¡Qué escándalo, aquí se censura!
La expresión más delirante de este fenómeno se cifra en el hecho de que uno de los comentaristas parlamentarios de la edición local del periódico, Manel Lucas, sea el mismo Manel Lucas que, disfrazado de Francisco Franco, protagonizara hace una semana un sketch en TV3 en que, a ritmo de rumba, acusaba a la policía nacional de apalear ancianas bajo los efectos de la cocaína.
El columnista Francesc Serés, al que leí en una sola ocasión, y el profesor Joan B. Culla, cuyas tribunas, de notable pulcritud, siempre he seguido con interés, han abandonado El País por «censura ideológica». Que en El País hubiera rendijas por las que asomaran opiniones contrarias no ya a la línea editorial del periódico, sino a la existencia misma de España, pasaba por ser una demostración de tolerancia que, no obstante, llevaba incorporada su cuota de ufanía. Los valores que defendemos, parecía decir el periódico (intelectual colectivo), el mundo, en fin, al que pertenecemos, es tan superior al de nuestros detractores que incluso nos permitimos el lujo de cederles un camastro para que despotriquen de nosotros. La vanidad, obviamente, también operaba en sentido contrario: nuestros textos son tan valiosos que incluso el adversario se rinde a ellos, debían de rumiar los outsiders.

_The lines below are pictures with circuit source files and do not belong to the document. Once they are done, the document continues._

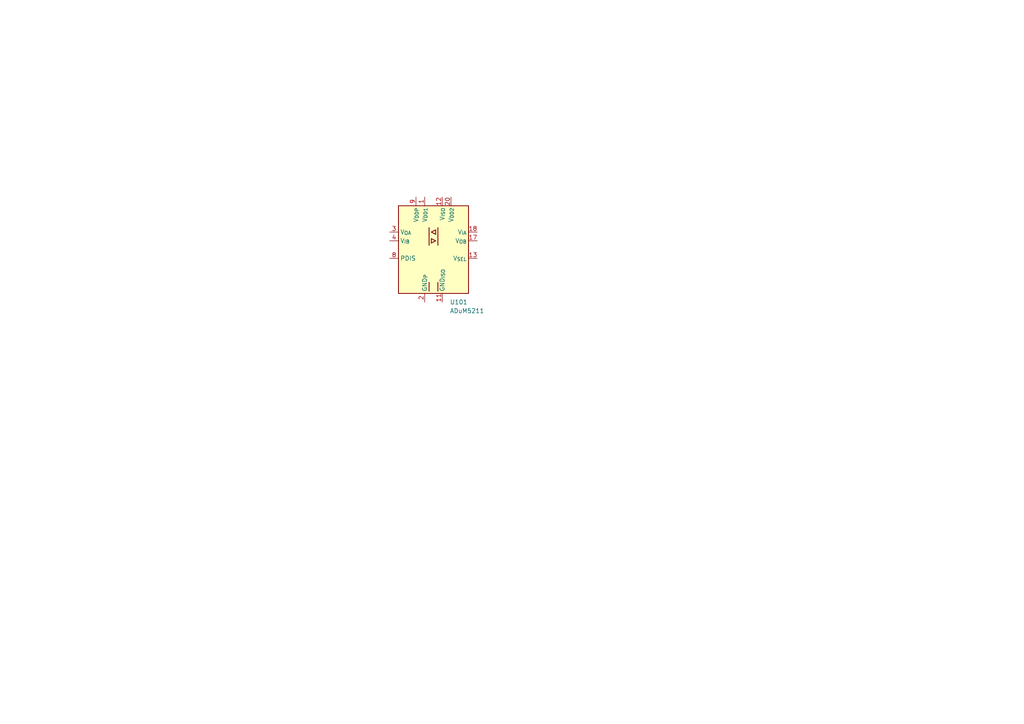
<source format=kicad_sch>
(kicad_sch
	(version 20231120)
	(generator "eeschema")
	(generator_version "8.0")
	(uuid "49e6b574-ed61-448c-882f-7b320859db59")
	(paper "A4")
	
	(symbol
		(lib_id "Isolator:ADuM5211")
		(at 125.73 72.39 0)
		(unit 1)
		(exclude_from_sim no)
		(in_bom yes)
		(on_board yes)
		(dnp no)
		(fields_autoplaced yes)
		(uuid "1131b62d-1485-4b1b-9a0f-5e0b4b99d646")
		(property "Reference" "U101"
			(at 130.4641 87.63 0)
			(effects
				(font
					(size 1.27 1.27)
				)
				(justify left)
			)
		)
		(property "Value" "ADuM5211"
			(at 130.4641 90.17 0)
			(effects
				(font
					(size 1.27 1.27)
				)
				(justify left)
			)
		)
		(property "Footprint" "Package_SO:SSOP-20_5.3x7.2mm_P0.65mm"
			(at 125.73 96.52 0)
			(effects
				(font
					(size 1.27 1.27)
					(italic yes)
				)
				(hide yes)
			)
		)
		(property "Datasheet" "https://www.analog.com/media/en/technical-documentation/data-sheets/ADuM5210_5211_5212.pdf"
			(at 114.3 64.77 0)
			(effects
				(font
					(size 1.27 1.27)
				)
				(hide yes)
			)
		)
		(property "Description" "Dual-Channel 2.5kV isolator with integrated dc-dc converter, 1 Input / 1 output, SSOP-24"
			(at 125.73 72.39 0)
			(effects
				(font
					(size 1.27 1.27)
				)
				(hide yes)
			)
		)
		(pin "15"
			(uuid "2701b243-41f5-4b75-a405-42ae942c3db5")
		)
		(pin "1"
			(uuid "a535627d-c8ec-402e-9f10-dac8288e4d1f")
		)
		(pin "18"
			(uuid "db5efbd7-918b-4cce-91e5-ce8c6a081c25")
		)
		(pin "9"
			(uuid "b62d3043-3eab-4598-8e48-f41765894466")
		)
		(pin "12"
			(uuid "bf17a018-abec-4822-9a0f-d89090a43b26")
		)
		(pin "5"
			(uuid "7aabda97-e2d4-4608-a035-8467ea00f9da")
		)
		(pin "8"
			(uuid "5e377327-a9d5-4e9a-8dfa-4c71709a309f")
		)
		(pin "20"
			(uuid "dc5f5b2d-39a9-4ad2-8381-fd9f5a907a05")
		)
		(pin "13"
			(uuid "4815fff5-3a0f-4fbe-91d4-f3fd37318c24")
		)
		(pin "3"
			(uuid "df31f0a4-b6a4-4947-8cbc-a1328397245a")
		)
		(pin "7"
			(uuid "1dc62252-4cfd-42b8-8f59-21836f8d466e")
		)
		(pin "10"
			(uuid "09805e57-ce3e-4f72-b53c-eff31d59a875")
		)
		(pin "11"
			(uuid "32f8432e-5940-47b6-b698-cb4e0bb44d39")
		)
		(pin "14"
			(uuid "7bcc07ac-1011-46c6-9413-49f922dfb73b")
		)
		(pin "16"
			(uuid "7dc51e29-84f4-40b2-8137-39f8a3e38769")
		)
		(pin "17"
			(uuid "c003d9d4-7278-4189-b36f-e90767942a64")
		)
		(pin "19"
			(uuid "63a93897-1a31-4643-8736-46547f863543")
		)
		(pin "6"
			(uuid "64fccba5-96cc-4c8b-911e-82b352aa18b5")
		)
		(pin "2"
			(uuid "29db5d04-660b-4313-8fa2-e607e4404eec")
		)
		(pin "4"
			(uuid "7e5166a0-4522-40fc-a6dd-d8488e9bf555")
		)
		(instances
			(project "EFM8_USB_Debug_Adapter"
				(path "/e63e39d7-6ac0-4ffd-8aa3-1841a4541b55/fa77c0fa-f1e0-46a1-b2df-70ecd9a28426"
					(reference "U101")
					(unit 1)
				)
			)
		)
	)
)
</source>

La verdad, me temo, es menos sofisticada. Después de todo, Serés y Culla eran colaboradores de la edición de Cataluña, en la que tradicionalmente, y con la salvedad de Francesc de Carreras y Valentí Puig, se ha dado pábulo a una muy variada grey de impugnadores del ‘régimen del 78’, desde Josep Ramoneda a Patricia Gabancho, pasando por Manuel Delgado, Empar Moliner (que dos años antes de quemar una Constitución en TV3 aún colaboraba con el diario) o Mercè Ibarz (que firma, asimismo, en Vilaweb). Entretanto, escritores de la talla de Ferran Toutain o Ponç Puigdevall vienen publicando sus trabajos en la penumbra del suplemento Quadern, y con cuentagotas. La expresión más delirante de este fenómeno se cifra en el hecho de que uno de los comentaristas parlamentarios de la edición local del periódico, Manel Lucas, sea el mismo Manel Lucas que, disfrazado de Francisco Franco, protagonizara hace una semana un sketch en TV3 en que, a ritmo de rumba, acusaba a la policía nacional de apalear ancianas bajo los efectos de la cocaína. Y que El País, en fin, sea el mismo País cuyos editoriales llaman a la aplicación del artículo 155.
La pluralidad, en este caso, no es tanto un honroso atributo cuanto un principio de esquizofrenia, o acaso el eufemismo con que la socialdemocracia emboza su tradicional suspicacia respecto a España, y que ha prosperado en los periódicos de referencia bajo el ‘síndrome del franquismo’. En cualquier caso, y como suele ocurrir en Cataluña, esa ‘pluralidad’ únicamente se da en los medios ‘de obediencia española’. No en vano, Ara, La Vanguardia (post Morán), El Punt Avui, Vilaweb, El Nacional, RAC1, Catalunya Ràdio y ya no digamos TV3, se emplean como un bloque granítico, sin fisuras, a semejanza de ese pueblo catalán que, según proclama el nacionalismo, «es uno solo». En dichas instancias (excepción hecha del tertuliano que desempeña el papel de español, de manera casi análoga a como en Amanece que no es poco había quien hacía de loco, quien hacía de puta y quien hacía de borracho) está reservado el derecho de admisión. Así, que Serés y Culla pongan el grito en el cielo ante lo que es práctica consagrada en los medios de su credo, evoca la socorrida admonición del mítico capitán Renault, santo y seña del cinismo.